#### Text:

-- -- --

Skip ahead to 5:20 of the audio. Usually I toss Brooks’s stuff out there because I know our commenters have fun ripping on it, but this time — what if he’s right? Two other righty bloggers floated T-Paw’s name to me on Twitter last night as an acceptable “none of the above” choice in the field. If you’re looking for a baggage-free nominee whose blankness will turn the election into a pure referendum on Hopenchange, it makes good sense. In fact, to Brooks’s point I’d add that if it does come down to Romney and Pawlenty, Pawlenty’s probably the nominee, no? Just as he’d be “Not Obama” in the general, he’d end up being “Not Mitt” in the primary. If you hate ObamaCare and therefore hate RomneyCare, the choice is clear. Which, of course, is why National Journal calls Romney the frontrunner whom nobody thinks will win.

-- -- --

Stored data

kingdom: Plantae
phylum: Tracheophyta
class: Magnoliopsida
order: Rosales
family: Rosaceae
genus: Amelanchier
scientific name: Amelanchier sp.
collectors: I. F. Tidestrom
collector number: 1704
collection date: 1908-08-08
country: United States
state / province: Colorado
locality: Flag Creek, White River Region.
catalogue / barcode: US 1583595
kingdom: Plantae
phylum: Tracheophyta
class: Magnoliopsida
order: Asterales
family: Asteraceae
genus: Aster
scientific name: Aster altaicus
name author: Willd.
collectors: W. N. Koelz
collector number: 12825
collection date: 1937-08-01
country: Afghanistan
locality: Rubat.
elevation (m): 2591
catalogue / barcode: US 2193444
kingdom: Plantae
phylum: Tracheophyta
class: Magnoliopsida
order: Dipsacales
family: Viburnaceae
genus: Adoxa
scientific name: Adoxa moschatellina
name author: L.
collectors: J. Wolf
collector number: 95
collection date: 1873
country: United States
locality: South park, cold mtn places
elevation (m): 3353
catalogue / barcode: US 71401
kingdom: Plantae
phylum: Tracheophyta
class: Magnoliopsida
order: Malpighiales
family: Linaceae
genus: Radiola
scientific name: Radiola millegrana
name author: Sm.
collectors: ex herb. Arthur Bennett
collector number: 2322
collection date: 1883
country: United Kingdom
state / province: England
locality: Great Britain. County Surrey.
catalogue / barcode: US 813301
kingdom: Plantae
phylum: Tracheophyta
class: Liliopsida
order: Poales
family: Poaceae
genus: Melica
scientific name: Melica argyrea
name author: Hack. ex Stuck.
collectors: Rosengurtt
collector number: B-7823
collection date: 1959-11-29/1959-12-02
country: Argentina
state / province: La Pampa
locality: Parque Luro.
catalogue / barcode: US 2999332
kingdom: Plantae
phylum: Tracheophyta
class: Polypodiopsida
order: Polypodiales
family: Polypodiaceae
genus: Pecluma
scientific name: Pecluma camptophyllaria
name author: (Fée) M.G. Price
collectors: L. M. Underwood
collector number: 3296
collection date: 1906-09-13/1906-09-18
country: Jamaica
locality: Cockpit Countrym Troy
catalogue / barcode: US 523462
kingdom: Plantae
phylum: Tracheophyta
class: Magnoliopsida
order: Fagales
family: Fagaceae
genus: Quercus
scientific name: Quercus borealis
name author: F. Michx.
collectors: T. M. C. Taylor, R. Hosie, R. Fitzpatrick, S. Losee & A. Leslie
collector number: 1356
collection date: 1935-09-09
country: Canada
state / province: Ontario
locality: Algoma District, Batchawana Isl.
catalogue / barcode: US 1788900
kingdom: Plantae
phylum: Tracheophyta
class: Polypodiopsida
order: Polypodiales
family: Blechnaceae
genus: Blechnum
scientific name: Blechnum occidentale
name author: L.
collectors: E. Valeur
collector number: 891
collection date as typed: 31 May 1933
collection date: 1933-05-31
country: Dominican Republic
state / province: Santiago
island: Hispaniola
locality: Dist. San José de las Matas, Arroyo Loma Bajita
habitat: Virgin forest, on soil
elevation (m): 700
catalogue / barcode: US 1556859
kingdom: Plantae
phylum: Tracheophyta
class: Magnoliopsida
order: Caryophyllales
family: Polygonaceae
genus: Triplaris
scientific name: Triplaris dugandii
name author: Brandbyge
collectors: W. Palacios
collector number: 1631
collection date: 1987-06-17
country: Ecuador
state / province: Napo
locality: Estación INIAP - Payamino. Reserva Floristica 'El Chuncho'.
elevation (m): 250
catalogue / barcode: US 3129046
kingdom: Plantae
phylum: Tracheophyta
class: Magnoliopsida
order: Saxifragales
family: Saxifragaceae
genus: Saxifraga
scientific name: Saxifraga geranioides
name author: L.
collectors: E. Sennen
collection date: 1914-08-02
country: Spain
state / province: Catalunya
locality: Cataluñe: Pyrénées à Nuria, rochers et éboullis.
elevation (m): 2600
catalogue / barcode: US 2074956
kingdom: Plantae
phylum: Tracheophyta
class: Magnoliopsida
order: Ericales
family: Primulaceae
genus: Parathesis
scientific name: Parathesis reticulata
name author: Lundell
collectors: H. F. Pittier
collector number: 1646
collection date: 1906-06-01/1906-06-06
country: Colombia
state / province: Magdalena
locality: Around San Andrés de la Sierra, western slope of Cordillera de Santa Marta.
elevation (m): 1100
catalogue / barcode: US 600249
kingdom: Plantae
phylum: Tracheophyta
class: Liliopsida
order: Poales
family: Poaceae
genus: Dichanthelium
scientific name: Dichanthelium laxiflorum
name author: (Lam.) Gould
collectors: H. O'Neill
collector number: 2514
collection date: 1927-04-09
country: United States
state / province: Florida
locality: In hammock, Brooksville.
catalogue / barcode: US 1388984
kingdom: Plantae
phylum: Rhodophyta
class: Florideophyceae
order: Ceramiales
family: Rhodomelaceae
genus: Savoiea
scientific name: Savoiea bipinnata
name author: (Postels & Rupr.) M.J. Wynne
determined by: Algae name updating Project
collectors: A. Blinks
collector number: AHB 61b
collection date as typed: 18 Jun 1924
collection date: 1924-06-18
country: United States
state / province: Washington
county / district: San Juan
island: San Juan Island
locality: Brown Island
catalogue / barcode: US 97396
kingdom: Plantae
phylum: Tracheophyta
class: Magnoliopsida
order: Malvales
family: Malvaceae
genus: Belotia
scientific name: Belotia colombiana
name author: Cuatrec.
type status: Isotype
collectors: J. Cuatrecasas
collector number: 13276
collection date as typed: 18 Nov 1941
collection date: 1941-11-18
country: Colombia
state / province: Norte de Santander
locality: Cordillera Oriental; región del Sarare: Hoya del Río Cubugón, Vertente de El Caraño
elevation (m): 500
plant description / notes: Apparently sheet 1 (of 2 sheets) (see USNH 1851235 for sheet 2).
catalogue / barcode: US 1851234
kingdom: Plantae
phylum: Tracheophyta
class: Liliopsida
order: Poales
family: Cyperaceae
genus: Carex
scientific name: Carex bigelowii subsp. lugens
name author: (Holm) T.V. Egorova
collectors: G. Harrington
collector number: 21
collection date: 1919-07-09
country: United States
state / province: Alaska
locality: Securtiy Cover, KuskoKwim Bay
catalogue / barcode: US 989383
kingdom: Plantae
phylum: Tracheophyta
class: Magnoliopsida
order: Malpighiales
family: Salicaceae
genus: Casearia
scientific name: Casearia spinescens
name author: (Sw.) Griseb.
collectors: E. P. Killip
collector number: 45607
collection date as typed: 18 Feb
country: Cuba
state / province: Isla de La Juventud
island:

-- -- --

#### Tasks to complete:
a. Please translate this sentence from the Pawlenty post into Spanish: "If you hate ObamaCare and therefore hate RomneyCare, the choice is clear."
b. Summarize the Pawlenty post in two sentences.
This material plays no part in the work on the Pawlenty post.

#### Answer list:
a. Si odias ObamaCare y, por lo tanto, odias RomneyCare, la elección es clara.

b. The writer takes seriously Brooks's point that Pawlenty could be an acceptable, baggage-free nominee whose blankness would turn the election into a pure referendum on "Hopenchange." The writer adds that in a Romney-versus-Pawlenty contest, Pawlenty would probably win the nomination as the "Not Mitt" choice for anyone who hates ObamaCare and therefore RomneyCare.